Lloyd Chapman, president of the American Small Business League, has been warring with SBA for more than four years to prevent agencies from artificially inflating their small business figures. "The government is essentially trying to repeal the Small Business Act by instituting policies that treat small businesses and Fortune 500 companies the same," he says.
SBA says it has addressed the problem through a new regulation that requires small businesses that merge or are acquired to recertify their size immediately. Firms also would have to recertify their small business status at the completion of the first five years of a contract and prior to the execution of options thereafter. "I think by this time next year, we'll see a very different database," says Arthur Collins Jr., SBA's director of government contracting. "We won't be seeing the Lockheeds or the Rolls-Royces on the list anymore."

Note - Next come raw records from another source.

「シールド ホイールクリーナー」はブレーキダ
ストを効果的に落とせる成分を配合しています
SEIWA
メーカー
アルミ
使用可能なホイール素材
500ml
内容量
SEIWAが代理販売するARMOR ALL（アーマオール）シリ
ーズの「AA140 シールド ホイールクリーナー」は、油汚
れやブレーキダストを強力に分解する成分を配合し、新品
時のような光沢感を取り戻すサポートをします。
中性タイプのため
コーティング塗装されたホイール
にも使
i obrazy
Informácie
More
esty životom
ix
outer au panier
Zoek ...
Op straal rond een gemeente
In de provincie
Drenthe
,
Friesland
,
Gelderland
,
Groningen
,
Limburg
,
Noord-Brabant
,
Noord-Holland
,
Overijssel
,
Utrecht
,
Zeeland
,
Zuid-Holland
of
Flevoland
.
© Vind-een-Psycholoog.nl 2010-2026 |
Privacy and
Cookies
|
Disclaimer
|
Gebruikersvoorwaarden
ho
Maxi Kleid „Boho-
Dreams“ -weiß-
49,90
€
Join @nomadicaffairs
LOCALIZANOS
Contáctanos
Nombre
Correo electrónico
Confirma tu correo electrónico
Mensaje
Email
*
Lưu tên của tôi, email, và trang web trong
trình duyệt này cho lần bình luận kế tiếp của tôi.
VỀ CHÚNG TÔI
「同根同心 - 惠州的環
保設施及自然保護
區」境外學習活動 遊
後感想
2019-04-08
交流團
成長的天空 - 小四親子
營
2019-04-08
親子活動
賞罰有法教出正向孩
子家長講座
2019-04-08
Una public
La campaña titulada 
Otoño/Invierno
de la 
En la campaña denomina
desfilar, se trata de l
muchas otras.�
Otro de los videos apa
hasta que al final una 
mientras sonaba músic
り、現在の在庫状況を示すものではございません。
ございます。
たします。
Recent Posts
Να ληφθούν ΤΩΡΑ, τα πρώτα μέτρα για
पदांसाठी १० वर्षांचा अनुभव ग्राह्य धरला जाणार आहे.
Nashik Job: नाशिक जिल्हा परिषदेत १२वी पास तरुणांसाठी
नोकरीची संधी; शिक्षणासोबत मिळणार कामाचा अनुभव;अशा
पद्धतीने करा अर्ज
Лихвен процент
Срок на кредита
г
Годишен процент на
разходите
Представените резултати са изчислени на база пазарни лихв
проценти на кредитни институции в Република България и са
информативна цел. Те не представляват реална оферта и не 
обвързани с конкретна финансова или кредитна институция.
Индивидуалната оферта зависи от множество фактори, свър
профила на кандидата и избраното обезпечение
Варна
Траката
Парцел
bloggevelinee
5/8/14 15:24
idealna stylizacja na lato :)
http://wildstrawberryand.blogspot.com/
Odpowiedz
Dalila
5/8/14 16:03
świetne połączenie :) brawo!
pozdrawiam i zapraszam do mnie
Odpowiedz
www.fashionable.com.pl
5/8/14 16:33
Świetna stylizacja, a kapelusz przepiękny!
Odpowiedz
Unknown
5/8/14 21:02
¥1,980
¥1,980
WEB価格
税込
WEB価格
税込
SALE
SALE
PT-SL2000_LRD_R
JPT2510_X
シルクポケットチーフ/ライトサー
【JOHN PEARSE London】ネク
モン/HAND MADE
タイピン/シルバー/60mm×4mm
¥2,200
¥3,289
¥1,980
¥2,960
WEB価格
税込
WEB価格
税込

Nonetheless, Chapman is planning to file suit against SBA late this summer. "Asking the SBA to clean up contracting data," he says, "is like asking al Qaeda to clean up terrorism."
Finding a Niche
The news is not all negative. In February, the Homeland Security Department chose 11 small vendors to help consolidate its purchase of IT-related commodities through its $3 billion First Source program. Meanwhile, another 28 small firms were tapped last September to compete for contracts in the DHS Enterprise Acquisition Gateway for the Leading Edge Solutions program. Known as EAGLE, the program has a $45 billion ceiling over the next decade and will serve as a department- wide platform for acquiring IT services.
Socioeconomic set-aside contracts long have opened a way into the federal market for small firms. For example, the General Services Administration's Veterans Technology Services Governmentwide Acquisition contract, rolled out in February, is a set-aside for service-disabled veteran-owned businesses. The 10-year contract has a potential value of $5 billion. Robert Walker, president of Advanced Systems Inc. of Fairfax, one of 43 companies to win spots on VETS, says, "Right now, the mood is extremely good. There's been a tremendous amount of attention recently paid to service disabled veteran-owned companies, and [this] is another important vehicle."
While veteran-owned companies are seeing an upswing in federal business, prospects for women-owned firms seems to be stagnating. The government's 5 percent goal for those businesses never has been met. Last year's 3.34 percent was the high-water mark. Linda Berdine, president of G&B Solutions, a woman-owned IT firm in McLean, Va., says, "We are not seeing much improvement for women-owned businesses. There's not much conversation or legislation out there. It's just not on the radar." SBA has been working on a contracting program exclusively for women-owned businesses for the past seven years, but it has languished because of concerns that lawsuits could freeze the gender-based program. SBA says it plans to kick it off later this year.
Critics suggest that set-asides might not be good for small businesses and might even foster complacency. Steve Charles, co-founder of immixGroup, a McLean IT firm with more than $114 million in small-business contracts last year, says companies can become so reliant on set-aside designations that they lose focus on core missions. He suggests that firms "need to figure out their niche. The challenge is to find out what are you good at and then go do it. All companies are not created equal."
While equality may be out of reach, opportunity remains. "Right now, small businesses have better solutions to complex problems than large companies," says Craig Roberts, president of Vista International, a Davenport, Iowa, small business that provides IT services to the Army. "Since there are no public shareholders, we can turn on a dime and take more risk. And, that flexibility allows small businesses to develop better solution sets."